McDonald’s long ago slowed its unit growth to focus more on generating more sales within its existing restaurants. As a result, it boasts average unit volumes of about $2.5 million—volumes that would be fantastic at any quick-service chain, let alone one with the scope of McDonald’s.
But while it has grown slowly, it has always grown. Between 2004 and 2014, its average annual growth rate was about 0.5%—averaging an additional 67 locations a year. The company added locations even during the recession when many other companies pulled back.
Yet, as its same-store sales began struggling and those challenges became more acute and difficult to manage, the company began culling stores.
Since the chain peaked at 14,350 locations at the end of 2014, the chain has closed about 0.7% of its locations every year.
Its unit count reduction in 2015 marked the first time in McDonald’s effective history that it shrunk unit count in the U.S.
And McDonald’s rate of decline accelerated last year to 0.84%, a decline of 119 locations.
It’s important to note that some units close and others open every year, and all chains will have movement at the margins. Some closures are temporary as a location gets remodeled, for instance.
Then there is this: One of the reasons McDonald’s closed locations, and didn’t open more, was to conserve cash. The company at the beginning of 2015 was facing threats from activist investors and immense pressure to turn around its performance. That led to reduced capital spending and a more inward focus.
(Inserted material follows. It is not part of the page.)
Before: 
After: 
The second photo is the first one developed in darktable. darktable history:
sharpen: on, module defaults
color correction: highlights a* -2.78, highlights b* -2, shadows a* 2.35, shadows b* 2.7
The question now is whether McDonald’s will reverse its decline and start adding units now that its sales are back up and that pressure is off. McDonald’s stock has nearly doubled since the beginning of 2015.
On the company’s earnings call earlier this week, CFO Kevin Ozan said that McDonald’s would add 1,000 locations this year. Operators will build 750 locations. But the company would build 250 locations.
It’s uncertain how many of these locations would be in the U.S. But company executives sure sounded like they were intent on growing again.
“Our results demonstrate we completed the transition from turnaround to growth,” CEO Steve Easterbrook said on the call.